> Reading passage
⁂
Patient age and presenting status—not dexamethasone or glycerol treatment—have the greatest impact on whether a child with bacterial meningitis will develop hearing loss, even in cases due to Haemophilus influenzae type b, according to the largest clinical trial yet to tackle the question.
Indeed, “the effect of the clinical condition was so dramatic that each lowering point in the Glasgow Coma Scale increased the risk of hearing impairment by 15%-20%,” the study authors wrote.
Dr. Heikki Peltola of the division of pediatric infectious diseases at Helsinki University Central Hospital and associates conducted a prospective, randomized double-blind trial of bacterial meningitis patients aged 2 months to 16 years from 10 Latin American institutions (Pediatrics 2010;125:e1-8).
Children included in the study had positive cerebrospinal fluid (CSF) or blood cultures for meningitis, or negative cultures with signs and symptoms of the disease plus three out of four criteria: pleocytosis, a CSF glucose level less than 40 mg/dL, a CSF protein level greater than 40 mg/dL, or a serum C-reactive protein level greater than 40 mg/dL.
Children with a recent head injury, a prior neurologic disease or procedure, immunosuppression, or a known hearing impairment were excluded from the study.
Of the 654 who entered the study, 83 died and 188 were insufficiently tested, leaving 383 children available for analysis.
Most (146) had meningitis due to H. influenzae type b (Hib), followed by S. pneumoniae (70 cases).
All children received ceftriaxone; then 101 children received adjuvant intravenous dexamethasone, 95 received dexamethasone plus glycerol, 92 received glycerol only, and 95 received placebo only.
⁂
> Tasks to complete
(a) In the meningitis article, how many children were left available for analysis?
(b) Copy the stretch of the meningitis article from "Children with a" through "available for analysis.".
These rows have no connection to the meningitis article.

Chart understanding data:
⁂
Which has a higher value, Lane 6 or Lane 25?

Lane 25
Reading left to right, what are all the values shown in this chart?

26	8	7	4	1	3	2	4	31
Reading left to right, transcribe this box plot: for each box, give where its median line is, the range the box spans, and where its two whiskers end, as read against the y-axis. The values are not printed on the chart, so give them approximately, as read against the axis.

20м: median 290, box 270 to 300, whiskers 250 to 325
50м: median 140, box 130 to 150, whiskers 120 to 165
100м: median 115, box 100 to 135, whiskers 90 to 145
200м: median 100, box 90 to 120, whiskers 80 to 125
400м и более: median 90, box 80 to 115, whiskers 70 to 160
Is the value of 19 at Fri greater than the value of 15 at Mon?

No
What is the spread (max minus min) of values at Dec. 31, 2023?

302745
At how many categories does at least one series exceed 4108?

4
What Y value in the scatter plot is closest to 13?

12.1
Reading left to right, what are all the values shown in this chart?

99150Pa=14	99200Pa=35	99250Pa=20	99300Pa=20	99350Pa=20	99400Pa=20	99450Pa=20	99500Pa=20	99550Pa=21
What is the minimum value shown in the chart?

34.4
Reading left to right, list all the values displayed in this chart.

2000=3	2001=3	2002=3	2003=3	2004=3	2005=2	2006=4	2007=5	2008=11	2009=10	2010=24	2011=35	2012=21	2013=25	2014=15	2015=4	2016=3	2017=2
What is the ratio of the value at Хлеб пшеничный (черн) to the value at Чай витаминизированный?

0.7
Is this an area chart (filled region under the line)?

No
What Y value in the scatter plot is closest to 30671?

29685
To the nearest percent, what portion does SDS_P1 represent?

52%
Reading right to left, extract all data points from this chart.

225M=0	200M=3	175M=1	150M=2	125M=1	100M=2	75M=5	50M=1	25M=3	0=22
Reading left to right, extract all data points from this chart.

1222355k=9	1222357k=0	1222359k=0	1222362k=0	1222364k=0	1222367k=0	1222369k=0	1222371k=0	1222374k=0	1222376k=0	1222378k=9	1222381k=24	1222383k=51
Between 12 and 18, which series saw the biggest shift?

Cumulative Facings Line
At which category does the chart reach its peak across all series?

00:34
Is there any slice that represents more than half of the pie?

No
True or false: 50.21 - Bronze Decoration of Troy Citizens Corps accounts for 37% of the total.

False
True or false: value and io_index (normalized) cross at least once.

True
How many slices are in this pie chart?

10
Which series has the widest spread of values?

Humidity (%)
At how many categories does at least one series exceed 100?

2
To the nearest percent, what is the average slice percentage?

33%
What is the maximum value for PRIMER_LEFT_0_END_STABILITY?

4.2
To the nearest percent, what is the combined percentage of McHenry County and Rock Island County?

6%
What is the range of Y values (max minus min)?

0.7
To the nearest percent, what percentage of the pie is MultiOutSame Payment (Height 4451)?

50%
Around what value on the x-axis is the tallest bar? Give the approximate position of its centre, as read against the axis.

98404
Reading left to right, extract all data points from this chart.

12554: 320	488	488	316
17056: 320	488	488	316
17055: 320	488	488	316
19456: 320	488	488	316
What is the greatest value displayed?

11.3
⁂
> Answers for this exercise
(a) 383 children

(b)
Children with a recent head injury, a prior neurologic disease or procedure, immunosuppression, or a known hearing impairment were excluded from the study.
Of the 654 who entered the study, 83 died and 188 were insufficiently tested, leaving 383 children available for analysis.